Im Cockpit warf Kim einen Blick auf die Anzeigen über ihr. Die gesamte Instrumententafel war erleuchtet. Auf jedem Knopf in der Hydraulik-Sektion schimmerte orangegelb das Wort »Störung«. Darüber leuchtete ein mit »Triebwerk 1« bezeichneter Druckknopf, dessen Plastikabdeckung mit »Feuer« beschriftet war, knallrot. Sie überprüfte noch einmal die kleineren Knöpfe rechts und links davon. Auf ihnen hätte weiß »SQUIB« aufleuchten sollen, um anzuzeigen, dass sowohl das primäre als auch das sekundäre Feuerlöschsystem aktiviert waren. Aber die Knöpfe waren dunkel.

»Die Druckknöpfe sind nicht aktiviert«, sagte Kit.

Die Piloten hatten keine Möglichkeit, den Triebwerksbrand zu bekämpfen oder die Treibstoffzufuhr zu unterbrechen, die ihn schürte.

Kit löschte die Triebwerks-Fehlermeldung, worauf eine weitere Fehlermeldung der Kategorie drei bei den Triebwerksparametern erschien und erklärte, warum das Feuerlöschsystem nicht ausgelöst wurde.

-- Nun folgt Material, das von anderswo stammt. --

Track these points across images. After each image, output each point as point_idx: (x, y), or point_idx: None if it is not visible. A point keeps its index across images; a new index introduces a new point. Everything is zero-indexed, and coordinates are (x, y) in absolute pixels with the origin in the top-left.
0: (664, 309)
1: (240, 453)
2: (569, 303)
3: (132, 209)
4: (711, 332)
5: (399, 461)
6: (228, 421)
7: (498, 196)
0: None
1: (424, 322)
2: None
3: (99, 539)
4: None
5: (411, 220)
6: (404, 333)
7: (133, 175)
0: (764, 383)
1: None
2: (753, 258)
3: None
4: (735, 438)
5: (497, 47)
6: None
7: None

Wie ein erhobener Mittelfinger stand dort in knallroten Großbuchstaben: TRIEBWERK 1 FADEC-STÖRUNG.

»FADEC-Störung.«

»Verdammt noch mal«, murmelte Kapitän Miller.

Bei der Full Authority Digital Engine Control, der »digitalen Triebwerksteuerung mit allen Befugnissen«, handelte es sich um einen kleinen Computer, der sich im Inneren des Triebwerks befand und als Verbindung zu den Piloten fungierte. Jede Maßnahme im Cockpit ging zuerst an die FADEC, erst dann reagierte das Triebwerk. Die digitale Steuerung von Triebwerk eins war ausgefallen. Ohne sie bestand keine Verbindung. Die Piloten konnten dem Triebwerk keine Befehle erteilen – und sie wussten nicht, was das Triebwerk gerade tat.

»Ich brauche jemanden, der in der Kabine mal einen Blick nach draußen wirft«, sagte Kapitän Miller.

Kit drückte einen Knopf.

In der Kabine ertönten drei Gongs, und über der Sitzreihe am Notausgang ging an der Decke ein rotes Licht an. Will beobachtete, wie Molly den Hörer des Bordtelefons von der Gabel riss und ihn sich ans Ohr presste, ohne ein Wort zu sagen.

Shannon schaltete an ihrem Handy den Flugmodus aus, öffnete eine Unterhaltung und begann zu tippen. Will erkannte den Kontakt: MOMMY, mit einem pinkfarbenen Herz-Emoji.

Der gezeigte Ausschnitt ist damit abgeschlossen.